Source texts of formatted documents:

────────────────────────────────────────

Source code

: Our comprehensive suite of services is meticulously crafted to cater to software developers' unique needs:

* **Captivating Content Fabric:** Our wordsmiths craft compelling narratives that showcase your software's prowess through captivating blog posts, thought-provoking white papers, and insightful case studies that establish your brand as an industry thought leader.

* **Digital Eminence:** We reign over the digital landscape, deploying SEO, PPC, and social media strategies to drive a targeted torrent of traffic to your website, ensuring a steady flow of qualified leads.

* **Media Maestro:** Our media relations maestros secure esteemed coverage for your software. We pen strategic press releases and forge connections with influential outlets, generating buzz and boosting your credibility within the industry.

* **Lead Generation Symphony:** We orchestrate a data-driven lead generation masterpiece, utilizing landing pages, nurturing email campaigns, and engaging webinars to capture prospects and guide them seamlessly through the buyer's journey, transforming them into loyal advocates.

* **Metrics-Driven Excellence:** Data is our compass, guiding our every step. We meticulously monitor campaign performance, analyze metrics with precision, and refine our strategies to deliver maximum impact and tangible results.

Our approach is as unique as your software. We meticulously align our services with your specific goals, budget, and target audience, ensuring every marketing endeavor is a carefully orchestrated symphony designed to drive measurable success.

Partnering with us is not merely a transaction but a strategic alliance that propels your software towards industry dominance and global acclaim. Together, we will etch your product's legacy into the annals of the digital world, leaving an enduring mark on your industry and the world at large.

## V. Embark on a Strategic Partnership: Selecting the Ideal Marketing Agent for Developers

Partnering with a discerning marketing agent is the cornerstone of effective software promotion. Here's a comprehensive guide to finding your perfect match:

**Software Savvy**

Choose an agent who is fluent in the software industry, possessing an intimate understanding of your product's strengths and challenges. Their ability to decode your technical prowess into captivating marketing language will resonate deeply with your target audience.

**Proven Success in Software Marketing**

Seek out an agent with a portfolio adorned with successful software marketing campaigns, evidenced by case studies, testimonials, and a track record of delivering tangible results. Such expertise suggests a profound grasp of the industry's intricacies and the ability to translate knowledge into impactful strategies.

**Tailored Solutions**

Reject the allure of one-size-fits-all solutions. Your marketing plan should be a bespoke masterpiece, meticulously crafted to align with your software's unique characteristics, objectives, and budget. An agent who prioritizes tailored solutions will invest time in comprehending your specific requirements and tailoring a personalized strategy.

────────────────────────────────────────

YOUR INSTRUCTIONS: Copy each of the entries above line for line, changing nothing.

ANSWER TO THIS PROBLEM:
Source code

: Our comprehensive suite of services is meticulously crafted to cater to software developers' unique needs:

* **Captivating Content Fabric:** Our wordsmiths craft compelling narratives that showcase your software's prowess through captivating blog posts, thought-provoking white papers, and insightful case studies that establish your brand as an industry thought leader.

* **Digital Eminence:** We reign over the digital landscape, deploying SEO, PPC, and social media strategies to drive a targeted torrent of traffic to your website, ensuring a steady flow of qualified leads.

* **Media Maestro:** Our media relations maestros secure esteemed coverage for your software. We pen strategic press releases and forge connections with influential outlets, generating buzz and boosting your credibility within the industry.

* **Lead Generation Symphony:** We orchestrate a data-driven lead generation masterpiece, utilizing landing pages, nurturing email campaigns, and engaging webinars to capture prospects and guide them seamlessly through the buyer's journey, transforming them into loyal advocates.

* **Metrics-Driven Excellence:** Data is our compass, guiding our every step. We meticulously monitor campaign performance, analyze metrics with precision, and refine our strategies to deliver maximum impact and tangible results.

Our approach is as unique as your software. We meticulously align our services with your specific goals, budget, and target audience, ensuring every marketing endeavor is a carefully orchestrated symphony designed to drive measurable success.

Partnering with us is not merely a transaction but a strategic alliance that propels your software towards industry dominance and global acclaim. Together, we will etch your product's legacy into the annals of the digital world, leaving an enduring mark on your industry and the world at large.

## V. Embark on a Strategic Partnership: Selecting the Ideal Marketing Agent for Developers

Partnering with a discerning marketing agent is the cornerstone of effective software promotion. Here's a comprehensive guide to finding your perfect match:

**Software Savvy**

Choose an agent who is fluent in the software industry, possessing an intimate understanding of your product's strengths and challenges. Their ability to decode your technical prowess into captivating marketing language will resonate deeply with your target audience.

**Proven Success in Software Marketing**

Seek out an agent with a portfolio adorned with successful software marketing campaigns, evidenced by case studies, testimonials, and a track record of delivering tangible results. Such expertise suggests a profound grasp of the industry's intricacies and the ability to translate knowledge into impactful strategies.

**Tailored Solutions**

Reject the allure of one-size-fits-all solutions. Your marketing plan should be a bespoke masterpiece, meticulously crafted to align with your software's unique characteristics, objectives, and budget. An agent who prioritizes tailored solutions will invest time in comprehending your specific requirements and tailoring a personalized strategy.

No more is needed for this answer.